Las ansiedades sobre las que se construye el nuevo criminal digital —al que estas empresas de KYC denominan fraudster en sus publicaciones— siguen girando en torno a los mismos ejes: clase, raza e identidad de género. Tanto es así, que el Journal of Banking Regulation en una publicación de 2019 señala a las compañías de KYC como un obstáculo para que los refugiados y solicitantes de asilo accedan a servicios financieros básicos y sugiere que estas empresas privadas tienden a operar con unos criterios que exceden los que recomienda la European Banking Authority y desoyen la recomendación de mantener un equilibrio entre su objetivo de prevenir el fraude, el blanqueo y la financiación de actividades terroristas con el de asegurar el acceso a los servicios financieros básicos de estos grupos vulnerables.

El KYC como instrumento de ordenación y protección de las sociedades blancas heteronormativas europeas se va naturalizando a través de la tecnología y es cuestión de tiempo que, como ocurre con los casos estudiados por Foucault, consideremos el juicio de una empresa privada veraz, irrefutable y con un origen difícil de rastrear mientras que la realidad es que la definición de ‘fraudster’ se construye día a día desde las oficinas que estas empresas de KYC tienen en ciudades como Barcelona, donde analistas que trabajan de lunes a domingo en horarios imposibles y dentro del convenio estatal de empresas de consultoría y estudios de mercado y de la opinión pública alimentan con sus decisiones —¿u opiniones?— diarias, repetitivas y cansadas una inteligencia artificial que con el tiempo se considerará objetiva y con valor legal.

Si Foucault viviera, probablemente dedicaría un seminario a investigar esta nueva transformación de los discursos de verdad a través del KYC y de la inteligencia artificial y los alumnos del Collège de France asistirían estupefactos a lo que él llamaba ‘practicas grotescas e irrisorias’ y que sin embargo, son cotidianas en el sector como corregir la marca de género/sexo en las solicitudes de clientes transexuales para conservar el que aparece en sus documentos (aunque los documentos hayan sido expedidos por un país abiertamente tránsfobo y las empresas de KYC se consideren LGTBIQ+ friendly), o la creación de áreas geográficas de ‘alto riesgo’ que coinciden con aquellas zonas en las que se concentran poblaciones vulnerables, o el análisis inevitablemente tendencioso que se hace a partir del aspecto físico de los solicitantes racializados. Todo esto sin entrar a discutir lo violento de un proceso que conserva y almacena las imágenes de los clientes para su propio beneficio sin respetar la cantidad de elementos privados que aparecen en ellas.

LÍNEAS APORTADAS ->
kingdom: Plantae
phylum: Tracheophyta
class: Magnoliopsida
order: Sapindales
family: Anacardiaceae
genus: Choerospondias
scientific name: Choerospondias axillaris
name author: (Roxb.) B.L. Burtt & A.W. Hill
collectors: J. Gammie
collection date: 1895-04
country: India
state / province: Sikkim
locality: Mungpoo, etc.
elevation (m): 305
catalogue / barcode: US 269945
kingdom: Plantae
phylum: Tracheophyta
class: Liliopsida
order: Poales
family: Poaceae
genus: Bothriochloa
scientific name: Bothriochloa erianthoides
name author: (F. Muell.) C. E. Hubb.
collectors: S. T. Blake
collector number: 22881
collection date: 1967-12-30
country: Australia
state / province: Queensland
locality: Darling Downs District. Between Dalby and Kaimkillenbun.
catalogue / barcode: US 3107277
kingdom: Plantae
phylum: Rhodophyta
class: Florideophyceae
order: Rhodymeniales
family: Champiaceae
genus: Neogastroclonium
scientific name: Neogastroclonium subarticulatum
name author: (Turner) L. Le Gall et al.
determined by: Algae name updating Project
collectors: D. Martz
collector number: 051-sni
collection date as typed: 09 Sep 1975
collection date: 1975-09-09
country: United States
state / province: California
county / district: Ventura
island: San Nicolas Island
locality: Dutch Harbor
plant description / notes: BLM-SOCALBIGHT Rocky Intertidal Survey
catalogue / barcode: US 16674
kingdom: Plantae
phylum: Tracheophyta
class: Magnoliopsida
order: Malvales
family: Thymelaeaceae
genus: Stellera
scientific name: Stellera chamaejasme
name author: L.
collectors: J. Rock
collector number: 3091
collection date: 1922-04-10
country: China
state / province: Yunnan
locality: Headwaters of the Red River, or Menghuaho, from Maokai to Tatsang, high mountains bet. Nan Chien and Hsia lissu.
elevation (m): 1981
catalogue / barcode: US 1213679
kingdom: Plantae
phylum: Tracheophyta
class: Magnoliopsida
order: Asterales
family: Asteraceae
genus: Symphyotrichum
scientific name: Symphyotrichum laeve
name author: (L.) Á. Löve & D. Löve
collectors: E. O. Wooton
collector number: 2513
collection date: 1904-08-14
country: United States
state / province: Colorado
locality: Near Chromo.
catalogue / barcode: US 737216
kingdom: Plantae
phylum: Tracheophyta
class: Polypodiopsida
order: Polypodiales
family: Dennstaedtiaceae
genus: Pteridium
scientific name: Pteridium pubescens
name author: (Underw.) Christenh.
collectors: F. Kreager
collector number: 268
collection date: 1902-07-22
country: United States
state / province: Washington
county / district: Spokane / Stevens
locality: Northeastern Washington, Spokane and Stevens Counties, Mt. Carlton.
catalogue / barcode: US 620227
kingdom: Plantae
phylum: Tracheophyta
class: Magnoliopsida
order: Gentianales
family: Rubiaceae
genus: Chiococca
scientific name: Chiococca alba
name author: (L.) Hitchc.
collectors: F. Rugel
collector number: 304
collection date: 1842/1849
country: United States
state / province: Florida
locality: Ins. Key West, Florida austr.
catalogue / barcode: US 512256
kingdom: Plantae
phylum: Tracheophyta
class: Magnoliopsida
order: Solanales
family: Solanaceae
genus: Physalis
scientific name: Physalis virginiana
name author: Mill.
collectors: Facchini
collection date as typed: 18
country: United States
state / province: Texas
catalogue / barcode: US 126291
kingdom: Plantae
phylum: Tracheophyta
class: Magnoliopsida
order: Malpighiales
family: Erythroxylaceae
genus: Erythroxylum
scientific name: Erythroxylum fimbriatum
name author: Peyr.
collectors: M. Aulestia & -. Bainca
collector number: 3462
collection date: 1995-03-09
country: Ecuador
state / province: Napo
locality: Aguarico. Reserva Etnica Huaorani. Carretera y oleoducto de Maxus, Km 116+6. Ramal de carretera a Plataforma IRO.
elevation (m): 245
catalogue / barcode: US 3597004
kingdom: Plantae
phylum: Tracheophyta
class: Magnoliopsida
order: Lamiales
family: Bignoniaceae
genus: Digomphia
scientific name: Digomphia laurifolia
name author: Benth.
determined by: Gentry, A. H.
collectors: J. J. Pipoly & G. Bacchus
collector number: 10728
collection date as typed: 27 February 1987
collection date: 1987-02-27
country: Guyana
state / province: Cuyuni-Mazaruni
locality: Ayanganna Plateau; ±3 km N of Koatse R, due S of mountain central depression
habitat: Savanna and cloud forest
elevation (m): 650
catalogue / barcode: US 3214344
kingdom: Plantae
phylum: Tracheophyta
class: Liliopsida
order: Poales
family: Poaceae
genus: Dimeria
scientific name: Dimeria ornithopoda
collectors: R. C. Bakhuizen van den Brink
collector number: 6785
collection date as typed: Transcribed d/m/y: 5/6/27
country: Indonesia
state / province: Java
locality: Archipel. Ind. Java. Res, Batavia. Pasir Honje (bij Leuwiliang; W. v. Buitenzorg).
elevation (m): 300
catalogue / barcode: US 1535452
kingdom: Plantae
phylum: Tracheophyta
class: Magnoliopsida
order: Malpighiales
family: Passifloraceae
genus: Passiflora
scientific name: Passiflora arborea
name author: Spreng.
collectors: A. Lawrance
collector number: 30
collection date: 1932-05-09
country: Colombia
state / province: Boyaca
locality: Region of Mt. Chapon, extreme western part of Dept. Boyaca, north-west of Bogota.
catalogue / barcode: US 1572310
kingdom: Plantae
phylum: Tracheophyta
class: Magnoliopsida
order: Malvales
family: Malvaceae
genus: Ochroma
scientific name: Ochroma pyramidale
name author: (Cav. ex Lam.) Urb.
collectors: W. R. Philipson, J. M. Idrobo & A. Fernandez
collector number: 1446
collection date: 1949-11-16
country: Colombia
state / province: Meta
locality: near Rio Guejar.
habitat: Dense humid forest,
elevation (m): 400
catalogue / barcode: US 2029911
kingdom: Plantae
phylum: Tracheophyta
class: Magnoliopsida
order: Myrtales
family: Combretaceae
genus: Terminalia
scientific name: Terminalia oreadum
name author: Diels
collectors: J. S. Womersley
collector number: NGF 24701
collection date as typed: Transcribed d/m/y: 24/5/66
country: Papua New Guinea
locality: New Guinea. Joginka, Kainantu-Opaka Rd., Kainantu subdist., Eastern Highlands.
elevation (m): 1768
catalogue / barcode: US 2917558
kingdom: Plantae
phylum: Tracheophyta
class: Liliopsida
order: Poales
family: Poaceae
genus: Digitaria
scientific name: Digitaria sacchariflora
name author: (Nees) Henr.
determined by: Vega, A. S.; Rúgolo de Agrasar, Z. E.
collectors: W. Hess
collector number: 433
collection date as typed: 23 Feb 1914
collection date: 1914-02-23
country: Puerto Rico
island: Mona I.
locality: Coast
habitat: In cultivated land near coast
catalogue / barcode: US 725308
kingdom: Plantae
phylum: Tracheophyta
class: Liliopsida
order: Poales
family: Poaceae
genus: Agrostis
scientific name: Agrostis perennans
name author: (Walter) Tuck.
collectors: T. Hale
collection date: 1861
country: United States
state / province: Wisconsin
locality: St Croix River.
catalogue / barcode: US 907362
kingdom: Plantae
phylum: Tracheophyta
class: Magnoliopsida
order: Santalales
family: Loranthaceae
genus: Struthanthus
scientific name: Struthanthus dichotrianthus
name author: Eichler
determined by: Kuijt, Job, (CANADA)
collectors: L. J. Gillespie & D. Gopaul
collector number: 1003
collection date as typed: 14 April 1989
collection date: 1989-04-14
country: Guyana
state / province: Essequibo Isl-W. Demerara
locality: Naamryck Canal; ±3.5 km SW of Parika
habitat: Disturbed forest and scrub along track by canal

TAREAS PROPUESTAS ->
a - Copia de nuevo todo el pasaje del fragmento que va desde «El KYC como» hasta «con valor legal.», y sustituye «Barcelona» por «Madrid».
b - Responde brevemente a partir del fragmento sobre el KYC:
(i) ¿En qué año publicó el Journal of Banking Regulation el trabajo que se cita?
(ii) ¿Qué días de la semana trabajan los analistas mencionados?
(iii) ¿De qué institución son los alumnos que asistirían estupefactos al seminario?

SOLUCIONES POR NÚMERO ->
a -
El KYC como instrumento de ordenación y protección de las sociedades blancas heteronormativas europeas se va naturalizando a través de la tecnología y es cuestión de tiempo que, como ocurre con los casos estudiados por Foucault, consideremos el juicio de una empresa privada veraz, irrefutable y con un origen difícil de rastrear mientras que la realidad es que la definición de ‘fraudster’ se construye día a día desde las oficinas que estas empresas de KYC tienen en ciudades como Madrid, donde analistas que trabajan de lunes a domingo en horarios imposibles y dentro del convenio estatal de empresas de consultoría y estudios de mercado y de la opinión pública alimentan con sus decisiones —¿u opiniones?— diarias, repetitivas y cansadas una inteligencia artificial que con el tiempo se considerará objetiva y con valor legal.

b -
(i) En 2019.
(ii) De lunes a domingo.
(iii) Del Collège de France.